Cara Menikmati Seks Pasca Perawatan Kanker Payudara

seks-pasca-perawatan-kanker-payudara-doktersehat

DokterSehat.Com – Setelah mendapatkan perawatan kanker payudara, kehidupan wanita akan berubah cukup drastis. Pertama, ada beberapa bagian dari tubuhnya yang terpaksa diangkat agar kanker tidak menyebar ke mana-mana. Selain itu, terapi yang dilakukan juga akan memengaruhi hormon pada tubuh sehingga seks kemungkinan akan terganggu.

Dengan perubahan yang cukup besar ini, wanita membutuhkan dorongan yang besar dari pasangan. Tanpa semangat yang terus diberikan, kemungkinan besar wanita akan mengalami drop. Bahkan mereka merasa seperti tidak memiliki kehidupan lagi karena semua terasa hancur.

Kalau Anda memiliki pasangan yang berjuang dengan kanker payudara dan ingin tetap mereka merasakan kehidupan seperti biasa, perlakukan dengan baik. Semisal ingin melakukan seks, coba perhatikan beberapa hal di bawah ini.

Efek kanker pada intimasi pasangan

Pengobatan kanker payudara yang dialami oleh wanita mau tidak mau akan menyebabkan perubahan pada tubuh. Perubahan ini muncul akibat obat atau zat kimia yang digunakan untuk terapi. Wanita akan mengalami bentuk tubuh, apalagi kalau ada pengangkatan payudara.

Intimasi akan mengalami penurunan yang cukup signifikan. Penurunan ini akan membuat wanita merasa enggan melakukan seks. Pertama, mereka merasa tidak mampu menikmatinya dengan sempurna. Selain itu, wanita juga merasa tidak bisa memuaskan pasangannya.

Saat melakukan seks, beberapa gangguan di bawah ini juga akan terjadi:

  • Rasa sakit saat pria melakukan penetrasi. Rasa sakit ini muncul karena wanita tidak bisa menghasilkan pelumas alami dengan rangsangan yang diberikan. Agar seks tidak terasa sakit, gunakan pelumas tambahan yang banyak.
  • Area payudara yang masih belum diangkat atau bisa dipertahankan akan mengalami rasa nyeri dan terlalu sensitif. Wanita tidak akan nyaman saat area itu disentuh oleh pasangannya.
  • Adanya perubahan tekstur dan warna pada payudara membuat rasa nyeri dan panas sering terjadi. Pria tidak bisa menyentuh area itu padahal payudara adalah salah satu titik rangsang yang sangat pentung.
  • Vagina akan sering mengalami iritasi dan infeksi berkali-kali. Saat seks dilakukan, kemungkinan muncul sensasi panas hingga perdarahan akan besar.
  • Beberapa bagian tubuh akan terasa sakit sehingga malas melakukan seks.

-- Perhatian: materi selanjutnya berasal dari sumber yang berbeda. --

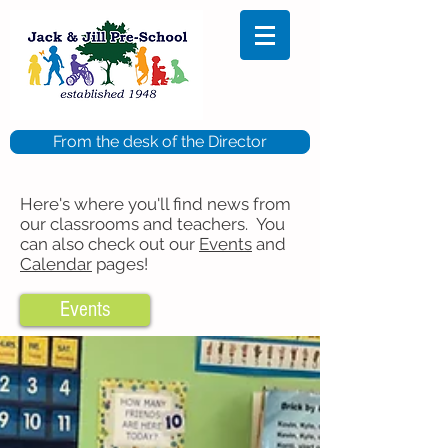
From the desk of the Director
Here's where you'll find news from
our classrooms and teachers. You
can also check out our
Events
and
Calendar
pages!
Events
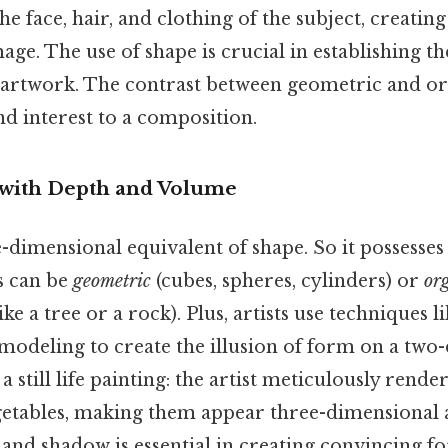
the face, hair, and clothing of the subject, creatin
age. The use of shape is crucial in establishing t
n artwork. The contrast between geometric and or
 interest to a composition.
 with Depth and Volume
-dimensional equivalent of shape. So it possesses 
s can be
geometric
(cubes, spheres, cylinders) or
or
ke a tree or a rock). Plus, artists use techniques l
 modeling to create the illusion of form on a two
a still life painting: the artist meticulously rende
egetables, making them appear three-dimensional 
t and shadow is essential in creating convincing 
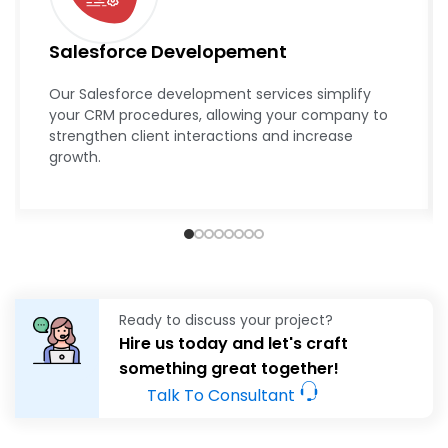
Salesforce Developement
Our Salesforce development services simplify
your CRM procedures, allowing your company to
strengthen client interactions and increase
growth.
Ready to discuss your project?
Hire us today and let's craft
something great together!
Talk To Consultant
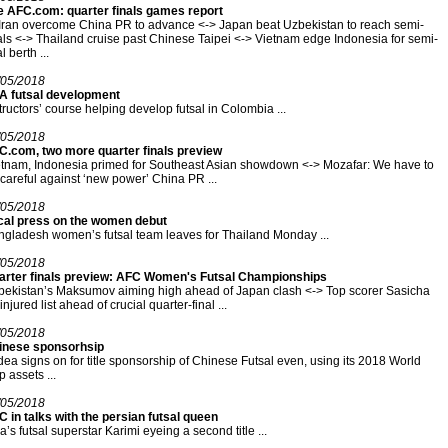
e AFC.com: quarter finals games report
Iran overcome China PR to advance <-> Japan beat Uzbekistan to reach semi-
als <-> Thailand cruise past Chinese Taipei <-> Vietnam edge Indonesia for semi-
al berth ...
/05/2018
FA futsal development
tructors’ course helping develop futsal in Colombia ...
/05/2018
C.com, two more quarter finals preview
tnam, Indonesia primed for Southeast Asian showdown <-> Mozafar: We have to
careful against ‘new power’ China PR ...
/05/2018
cal press on the women debut
gladesh women’s futsal team leaves for Thailand Monday ...
/05/2018
arter finals preview: AFC Women's Futsal Championships
ekistan’s Maksumov aiming high ahead of Japan clash <-> Top scorer Sasicha
injured list ahead of crucial quarter-final ...
/05/2018
inese sponsorhsip
ea signs on for title sponsorship of Chinese Futsal even, using its 2018 World
 assets ...
/05/2018
 in talks with the persian futsal queen
a’s futsal superstar Karimi eyeing a second title ...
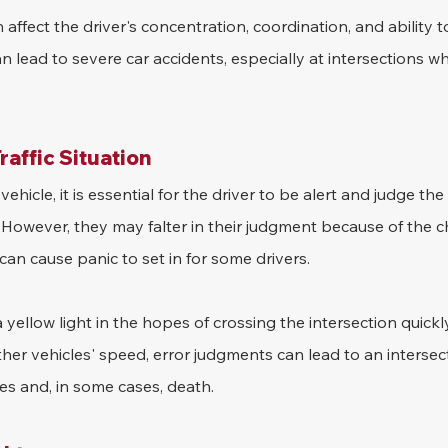
 affect the driver's concentration, coordination, and ability t
 can lead to severe car accidents, especially at intersections w
raffic Situation
hicle, it is essential for the driver to be alert and judge the
However, they may falter in their judgment because of the cha
can cause panic to set in for some drivers.
 yellow light in the hopes of crossing the intersection quickly
ther vehicles' speed, error judgments can lead to an intersect
ies and, in some cases, death.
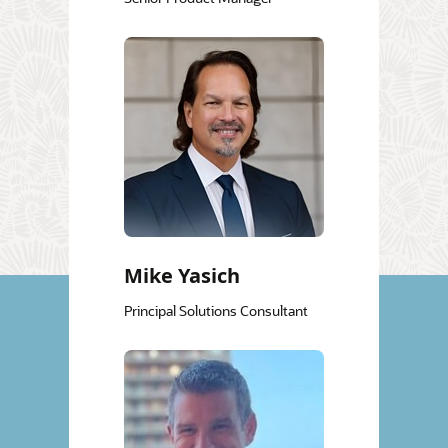
Mike Yasich
Principal Solutions Consultant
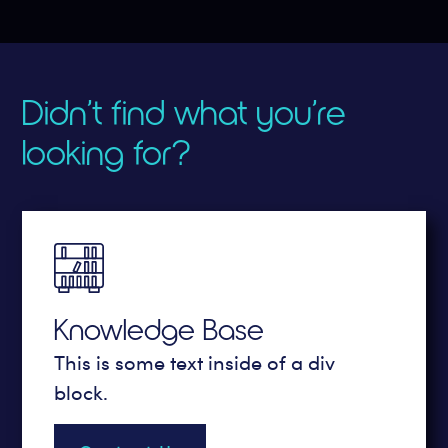
Didn’t find what you’re
looking for?
Knowledge Base
This is some text inside of a div
block.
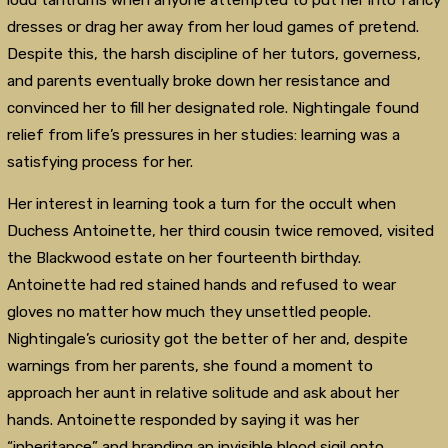
loud tantrums when anyone attempted to put her into fancy
dresses or drag her away from her loud games of pretend.
Despite this, the harsh discipline of her tutors, governess,
and parents eventually broke down her resistance and
convinced her to fill her designated role. Nightingale found
relief from life’s pressures in her studies: learning was a
satisfying process for her.
Her interest in learning took a turn for the occult when
Duchess Antoinette, her third cousin twice removed, visited
the Blackwood estate on her fourteenth birthday.
Antoinette had red stained hands and refused to wear
gloves no matter how much they unsettled people.
Nightingale’s curiosity got the better of her and, despite
warnings from her parents, she found a moment to
approach her aunt in relative solitude and ask about her
hands. Antoinette responded by saying it was her
“inheritance” and branding an invisible blood sigil onto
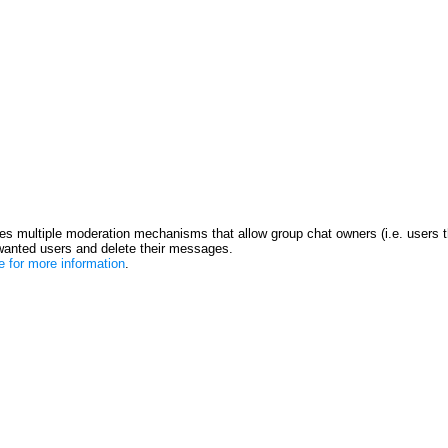
s multiple moderation mechanisms that allow group chat owners (i.e. users t
anted users and delete their messages.
re for more information
.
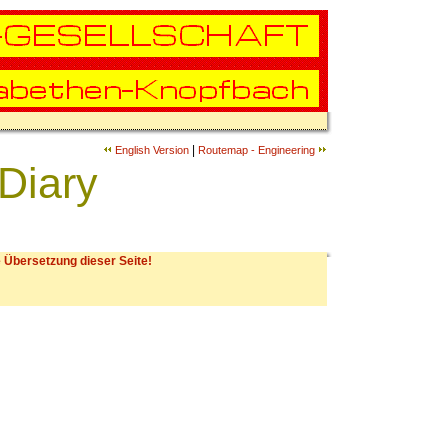
|
English Version
Routemap - Engineering
Diary
 Übersetzung dieser Seite!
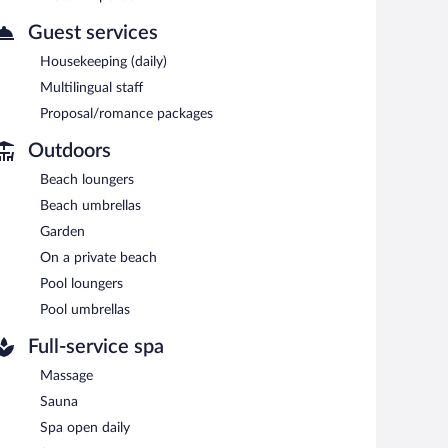
Guest services
Housekeeping (daily)
Multilingual staff
Proposal/romance packages
Outdoors
Beach loungers
Beach umbrellas
Garden
On a private beach
Pool loungers
Pool umbrellas
Full-service spa
Massage
Sauna
Spa open daily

Menyembuhkan gangguan psikis

Tidak bisa dimungkiri lagi kalau masalah perawatan kanker payudara juga memengaruhi faktor kejiwaan atau psikis pada wanita. Hal-hal di bawah ini akan muncul dan harus menjadi perhatian utama dari pasangan.

  • Perubahan pada payudara wanita yang membuat mereka tidak percaya diri dengan kondisinya. Pria harus bisa memaklumi ini dan mengatakan bisa menerima apa adanya.
  • Merasa tidak sempurna dan tidak cantik lagi.
  • Depresi yang membuat semua aspek kehidupan mulai dari sosial hingga seksual mengalami penurunan.

Mencoba melakukan seks dengan benar

Sebelum pasangan kembali melakukan seks seperti biasanya, ada beberapa hal yang harus dilakukan oleh pasangan. Pertama adalah menyiapkan mental. Kedua adalah menyiapkan fisik yang pria. Setelah dua hal itu dilakukan, coba perlahan-lahan praktikkan poin di bawah ini.

  • Mendekatkan diri dengan pasangan, tidak harus langsung melakukan seks secara vaginal.
  • Bisa melakukan seks teknik karezza. Seks ini hanya dilakukan dengan melakukan rangsangan saja tanpa ada penetrasi. Orgasme juga bukan inti dari aktivitas ini.
  • Pilih posisi seks yang sesuai dan tidak menyebabkan sakit.
  • Lakukan semua aktivitas seks dengan kesadaran bersama.
  • Tujuan seks bukanlah untuk kepuasan, tapi lebih mendekatkan diri dan menerima kekurangan masing-masing. Dengan melakukan ini, kehidupan pasca perawatan kanker bisa berjalan seperti semula.

Inilah beberapa hal yang harus dilakukan agar bisa menikmati seks lagi pasca melakukan perawatan kanker payudara.